Given alpha of $8$ and beta of $2$. We can use Beta distribution to answer.

Looking at the answers below we can see The likelihood that the underlying probability is greater or equal to 50% is 98%. It's very unlikely this is a fair coin. 

In [25]:
# The likelihood that the underlying probability is greater or equal to 50%
print(reimann_sum_approximation(a=.50, b=1.0, n= 1000, f = beta_pdf))
# The likelihood that the underlying probability is less or equal to 50%
print(reimann_sum_approximation(a=0, b=0.5, n= 1000, f = beta_pdf))

0.9804695351555468
0.019531214843764355


### Descriptive and inferential statistics

Descriptive statistics is used to provide a summary of the data such as the mean, the median, mode, charts, bell curves and other tools used to describe data.

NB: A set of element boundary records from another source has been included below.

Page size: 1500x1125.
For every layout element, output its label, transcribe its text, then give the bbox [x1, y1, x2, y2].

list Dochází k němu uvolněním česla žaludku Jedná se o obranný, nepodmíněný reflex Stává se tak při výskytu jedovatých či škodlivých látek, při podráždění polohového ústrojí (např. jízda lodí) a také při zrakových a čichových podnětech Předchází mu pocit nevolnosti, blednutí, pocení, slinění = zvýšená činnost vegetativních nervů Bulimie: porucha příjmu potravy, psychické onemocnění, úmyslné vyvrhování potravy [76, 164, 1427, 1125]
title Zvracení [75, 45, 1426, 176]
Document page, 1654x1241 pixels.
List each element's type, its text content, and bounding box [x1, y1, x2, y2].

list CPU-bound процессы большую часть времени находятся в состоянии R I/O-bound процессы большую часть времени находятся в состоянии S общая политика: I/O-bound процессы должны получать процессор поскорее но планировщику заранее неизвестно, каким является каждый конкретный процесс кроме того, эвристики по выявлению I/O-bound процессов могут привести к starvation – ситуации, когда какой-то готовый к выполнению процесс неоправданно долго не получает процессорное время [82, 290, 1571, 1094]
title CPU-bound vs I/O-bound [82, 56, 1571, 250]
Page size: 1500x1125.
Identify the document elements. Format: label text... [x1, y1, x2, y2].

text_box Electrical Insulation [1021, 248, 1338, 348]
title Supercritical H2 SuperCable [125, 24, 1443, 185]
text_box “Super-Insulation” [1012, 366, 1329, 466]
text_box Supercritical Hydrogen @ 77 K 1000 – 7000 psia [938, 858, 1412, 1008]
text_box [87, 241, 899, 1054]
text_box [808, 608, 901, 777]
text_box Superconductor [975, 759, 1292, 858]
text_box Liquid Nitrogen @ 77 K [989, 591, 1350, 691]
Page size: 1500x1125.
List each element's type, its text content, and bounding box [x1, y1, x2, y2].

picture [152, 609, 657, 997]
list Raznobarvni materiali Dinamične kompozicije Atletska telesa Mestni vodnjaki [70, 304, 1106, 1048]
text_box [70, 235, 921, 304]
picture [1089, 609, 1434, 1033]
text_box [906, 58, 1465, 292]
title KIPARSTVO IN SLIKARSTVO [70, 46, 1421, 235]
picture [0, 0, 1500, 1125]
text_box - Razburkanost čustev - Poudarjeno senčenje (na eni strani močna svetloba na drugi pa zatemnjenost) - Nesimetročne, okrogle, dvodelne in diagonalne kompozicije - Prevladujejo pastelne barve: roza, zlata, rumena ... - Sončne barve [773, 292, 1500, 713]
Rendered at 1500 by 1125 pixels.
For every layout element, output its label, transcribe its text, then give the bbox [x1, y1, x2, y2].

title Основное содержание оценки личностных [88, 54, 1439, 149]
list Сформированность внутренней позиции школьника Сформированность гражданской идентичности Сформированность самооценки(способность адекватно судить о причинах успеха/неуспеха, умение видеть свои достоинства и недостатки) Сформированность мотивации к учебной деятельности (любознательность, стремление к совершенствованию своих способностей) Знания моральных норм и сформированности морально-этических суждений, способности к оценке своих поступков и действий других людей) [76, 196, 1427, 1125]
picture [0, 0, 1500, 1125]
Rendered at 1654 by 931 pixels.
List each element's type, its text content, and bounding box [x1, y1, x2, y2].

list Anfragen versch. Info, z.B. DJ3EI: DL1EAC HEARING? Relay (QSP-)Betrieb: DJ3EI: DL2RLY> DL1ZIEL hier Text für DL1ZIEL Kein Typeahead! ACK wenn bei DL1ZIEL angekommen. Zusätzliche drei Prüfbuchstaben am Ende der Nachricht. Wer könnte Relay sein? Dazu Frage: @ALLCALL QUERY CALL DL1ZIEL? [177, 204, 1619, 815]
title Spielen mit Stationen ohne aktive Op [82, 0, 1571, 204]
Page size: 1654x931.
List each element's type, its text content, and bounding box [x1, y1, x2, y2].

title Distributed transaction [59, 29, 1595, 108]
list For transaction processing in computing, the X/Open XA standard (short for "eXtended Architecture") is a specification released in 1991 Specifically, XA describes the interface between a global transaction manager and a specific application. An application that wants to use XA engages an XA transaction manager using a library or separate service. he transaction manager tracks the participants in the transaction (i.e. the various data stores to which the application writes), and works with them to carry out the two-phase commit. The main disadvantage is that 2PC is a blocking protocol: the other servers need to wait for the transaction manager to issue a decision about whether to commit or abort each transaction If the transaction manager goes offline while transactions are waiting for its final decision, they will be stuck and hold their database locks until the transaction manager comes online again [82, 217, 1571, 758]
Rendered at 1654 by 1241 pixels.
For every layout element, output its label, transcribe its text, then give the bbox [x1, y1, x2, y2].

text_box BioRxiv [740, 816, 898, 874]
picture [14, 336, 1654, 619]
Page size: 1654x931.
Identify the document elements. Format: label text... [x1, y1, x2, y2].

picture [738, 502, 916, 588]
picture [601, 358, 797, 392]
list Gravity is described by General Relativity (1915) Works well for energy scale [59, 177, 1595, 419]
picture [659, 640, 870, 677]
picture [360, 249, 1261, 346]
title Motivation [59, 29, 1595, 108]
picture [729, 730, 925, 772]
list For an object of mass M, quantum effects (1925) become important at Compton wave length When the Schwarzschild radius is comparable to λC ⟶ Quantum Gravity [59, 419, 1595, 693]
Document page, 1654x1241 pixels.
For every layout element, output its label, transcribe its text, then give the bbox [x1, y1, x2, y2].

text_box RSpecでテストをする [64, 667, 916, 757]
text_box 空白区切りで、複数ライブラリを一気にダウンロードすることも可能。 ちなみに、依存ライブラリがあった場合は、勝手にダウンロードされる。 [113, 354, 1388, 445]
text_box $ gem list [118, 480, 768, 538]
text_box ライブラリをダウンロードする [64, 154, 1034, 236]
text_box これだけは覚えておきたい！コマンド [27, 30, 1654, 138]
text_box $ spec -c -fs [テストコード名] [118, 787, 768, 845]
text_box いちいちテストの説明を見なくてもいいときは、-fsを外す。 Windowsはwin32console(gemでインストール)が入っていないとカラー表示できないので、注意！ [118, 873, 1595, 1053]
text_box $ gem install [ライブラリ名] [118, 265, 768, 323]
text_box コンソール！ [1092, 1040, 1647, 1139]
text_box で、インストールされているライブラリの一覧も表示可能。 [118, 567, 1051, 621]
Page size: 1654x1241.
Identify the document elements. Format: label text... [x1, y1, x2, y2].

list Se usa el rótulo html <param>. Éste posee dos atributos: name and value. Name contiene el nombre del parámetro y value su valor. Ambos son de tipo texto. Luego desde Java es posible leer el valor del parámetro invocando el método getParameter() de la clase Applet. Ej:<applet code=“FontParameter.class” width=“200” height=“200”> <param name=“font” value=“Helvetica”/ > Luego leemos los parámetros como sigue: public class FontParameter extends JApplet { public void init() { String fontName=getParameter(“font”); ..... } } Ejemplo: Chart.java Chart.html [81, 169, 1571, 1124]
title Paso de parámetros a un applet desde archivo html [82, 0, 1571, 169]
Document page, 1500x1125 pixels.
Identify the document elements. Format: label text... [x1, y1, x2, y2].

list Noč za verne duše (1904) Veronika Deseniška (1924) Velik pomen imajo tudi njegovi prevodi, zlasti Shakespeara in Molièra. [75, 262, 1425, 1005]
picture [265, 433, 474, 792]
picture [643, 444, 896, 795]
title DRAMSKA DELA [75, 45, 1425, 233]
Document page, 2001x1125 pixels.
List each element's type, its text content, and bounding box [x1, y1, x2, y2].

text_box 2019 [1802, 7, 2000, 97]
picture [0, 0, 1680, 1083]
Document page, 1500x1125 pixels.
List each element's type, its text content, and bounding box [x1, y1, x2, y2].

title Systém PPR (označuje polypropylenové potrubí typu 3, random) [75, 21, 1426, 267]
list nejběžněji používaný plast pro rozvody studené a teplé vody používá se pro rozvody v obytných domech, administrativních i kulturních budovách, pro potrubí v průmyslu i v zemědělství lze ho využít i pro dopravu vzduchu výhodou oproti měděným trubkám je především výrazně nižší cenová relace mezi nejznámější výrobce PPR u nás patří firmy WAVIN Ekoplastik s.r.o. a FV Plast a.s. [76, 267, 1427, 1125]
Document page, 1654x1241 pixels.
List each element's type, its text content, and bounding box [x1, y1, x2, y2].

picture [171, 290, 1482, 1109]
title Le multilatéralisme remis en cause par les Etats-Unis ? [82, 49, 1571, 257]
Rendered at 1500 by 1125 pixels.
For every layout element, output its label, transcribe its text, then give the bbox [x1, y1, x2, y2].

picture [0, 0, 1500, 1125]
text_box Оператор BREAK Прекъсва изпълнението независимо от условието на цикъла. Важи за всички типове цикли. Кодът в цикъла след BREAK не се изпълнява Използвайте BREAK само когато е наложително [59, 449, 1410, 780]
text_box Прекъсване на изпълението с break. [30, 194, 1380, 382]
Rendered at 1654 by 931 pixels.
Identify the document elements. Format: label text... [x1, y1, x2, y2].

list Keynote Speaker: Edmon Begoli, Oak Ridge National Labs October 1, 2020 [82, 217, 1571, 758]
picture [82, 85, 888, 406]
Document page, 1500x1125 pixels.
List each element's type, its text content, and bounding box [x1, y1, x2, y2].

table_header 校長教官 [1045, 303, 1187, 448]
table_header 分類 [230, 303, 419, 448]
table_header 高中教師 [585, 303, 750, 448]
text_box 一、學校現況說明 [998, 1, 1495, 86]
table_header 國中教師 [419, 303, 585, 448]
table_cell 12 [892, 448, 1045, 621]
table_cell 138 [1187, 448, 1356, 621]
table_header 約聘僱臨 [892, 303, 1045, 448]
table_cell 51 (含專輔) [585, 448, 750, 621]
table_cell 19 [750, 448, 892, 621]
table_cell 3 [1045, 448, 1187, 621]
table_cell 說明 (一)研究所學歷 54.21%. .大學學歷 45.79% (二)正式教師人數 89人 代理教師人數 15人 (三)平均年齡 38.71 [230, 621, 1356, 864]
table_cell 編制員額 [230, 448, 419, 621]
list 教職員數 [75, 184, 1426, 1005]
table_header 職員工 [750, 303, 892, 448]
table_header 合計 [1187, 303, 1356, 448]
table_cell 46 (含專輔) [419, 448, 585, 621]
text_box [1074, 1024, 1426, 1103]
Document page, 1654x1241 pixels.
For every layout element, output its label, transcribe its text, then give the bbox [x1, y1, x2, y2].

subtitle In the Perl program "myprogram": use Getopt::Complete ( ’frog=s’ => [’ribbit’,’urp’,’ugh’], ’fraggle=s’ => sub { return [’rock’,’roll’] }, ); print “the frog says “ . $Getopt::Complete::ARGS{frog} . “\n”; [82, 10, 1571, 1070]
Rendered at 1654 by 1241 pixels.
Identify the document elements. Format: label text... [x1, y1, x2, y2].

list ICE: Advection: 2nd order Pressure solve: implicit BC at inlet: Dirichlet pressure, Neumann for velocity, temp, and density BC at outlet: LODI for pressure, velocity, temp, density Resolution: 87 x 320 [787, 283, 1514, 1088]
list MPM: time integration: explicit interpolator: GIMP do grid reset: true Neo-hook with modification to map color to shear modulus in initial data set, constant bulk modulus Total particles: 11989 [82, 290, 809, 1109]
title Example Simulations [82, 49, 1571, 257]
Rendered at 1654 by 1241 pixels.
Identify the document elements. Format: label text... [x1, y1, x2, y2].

Inferential statistics is used to uncover attributes about a larger population based on a sample. 

**Population** is a particular group of interest we want to study. A **sample** is a subset of the population that is ideally random and unbiased, which we use to infer attributes about the population. 

##### Types of Biases
- _Confirmation bias_ is gathering only data that supports your belief, which can even be done unknowingly.
- _Sefl-selection__ bias is when certain types of subjects are more likely to include themselves in the experiment.
- _Survival bias_ captures only living and survived subjects, while the deceased ones are never accounted for.

#### Descriptive Statistics
- *Mean* is the average of a set of values. The mean is calculated the same way for both populations and samples.
  - *Sample Mean $\bar{x}$*
  - *Population mean $\mu$*
  - *Weighted mean gives each item a different weight.* This is helpful when we want some values to contribute to the mean more than other.

  $$
  \text{weighted mean } = \frac{(x_1\cdot w_1) + (x_2\cdot w_2) + \ldots + (x_n\cdot w_n)}{w_1 + w_2 + \ldots + w_n}
  $$

- **Median** is the middle most value in a set of ordered values.


In [2]:
# number of pets
sample = [0, 1, 5, 7, 9, 10, 14]

def median(values):
    ordered = sorted(values)
    n = len(ordered)
    mid = n // 2 - 1 if n % 2 == 0 else n // 2
    if n % 2 == 0:
        return (ordered[mid] + ordered[mid+1])/2.0
    return ordered[mid]
print(median(sample))

7


The median is a good alternative to the mean when the data is skewed by outliers or values that are extremely large or small compared to the rest of the values.